As good news about new treatments for hepatitis C infections continues to dominate the 2015 International Liver Congress, Texas researchers today reported more success with sofosbuvir and daclatasvir.
Results of trials of antivirals to treat hepatitis C infections are dominating the proceedings at the 2015 International Liver Congress in Vienna, Austria. In a presentation today, Fred Poordad, MD, clinical professor of medicine at the University of Texas Health Science Center at San Antonio, TX, reported on a trial known as ALLY-1.
The research is a phase 3 clinical trial evaluating a 12-week regimen of daclatasvir (Daklinza/ Bristol-Myers Squibb) and sofosbuvir (Solvaldi/Gilead) given once daily with ribavirin to patients with chronic hepatitis C virus (HCV). The subjects had either advanced cirrhosis or post-liver transplant recurrence of HCV.
“The basic take-home is these patients were safely treated and we had very good outcomes,” Poordad said in an interview.
Eradicating the virus is difficult, even after transplantation. The virus continues to live in the patient’s blood and most patients who get a transplant who were infected before the surgery will develop cirrhosis within 5 years, Poordad said.
The drug combo holds hope that this cycle could be broken, he said.
In the study, fully 97% of post-transplant patients with HCV genotype 1a achieved a sustained virologic response, as did 91% of similar patients infected with HCV genotype 3.
There were no drug-drug interactions even though transplant patients were taking immunosuppressive drugs. Poordad said the subjects in the study continued on the same doses of the drug combo even after transplant.
According to Bristol-Myers, “The study’s primary endpoints were reached,” with 95% of post-transplant genotype 1 patients and 82% of genotype 1 patients with advanced cirrhosis achieving sustained virologic response.
In the study, the company said, there were no serious adverse events due to treatment with the drug regimen.
Nine patients in the cirrhosis cohort relapsed post-treatment, and 1 had detectable HCV RNA at the end of treatment. There were no virologic breakthroughs while patients were getting the drugs.
Three patients infected with HCV genotypes 1a, 1b, and 3 in the post-transplantation cohort relapsed. All 12 patients with relapse are currently being retreated with daclatasvir and sofosbuvir with ribavirin for 24 weeks.

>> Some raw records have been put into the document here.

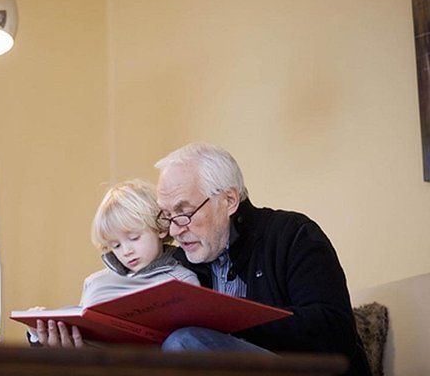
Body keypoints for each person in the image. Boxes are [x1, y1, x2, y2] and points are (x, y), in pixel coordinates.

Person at [154, 142, 371, 376]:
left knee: (183, 343)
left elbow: (336, 333)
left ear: (229, 200)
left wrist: (230, 319)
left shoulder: (293, 234)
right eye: (167, 216)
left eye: (184, 213)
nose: (175, 231)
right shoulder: (180, 263)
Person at [30, 179, 199, 347]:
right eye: (115, 245)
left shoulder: (182, 281)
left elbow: (188, 341)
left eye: (134, 238)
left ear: (160, 228)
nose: (126, 251)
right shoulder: (95, 283)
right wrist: (40, 332)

The ALLY-1 study is the third to be reported as part of the Bristol-Myers Squibb ALLY research program. Two others, ALLY-2 and ALLY-3 were presented at the 2015 Conference for Retroviral and Opportunistic Infections and the 2014 American Association for the Study of the Liver’s The Liver Meeting, respectively. Additionally, the European Association for the Study of the Liver included the ALLY regimen in HCV treatment guidelines it issued earlier this week.
The U.S. Food and Drug Administration is currently is reviewing a new drug application for the use of daclatasvir and sofosbuvir to treat patients with HCV genotype 3.
Daclatasvir was approved in Europe in August 2014 for use in combination with other medicinal products across genotypes 1, 2, 3 and 4 for the treatment of HCV infection in adults. Beyond Europe, it is approved in Japan, as well as multiple countries in Latin and South America, the Middle East and Asia Pacific.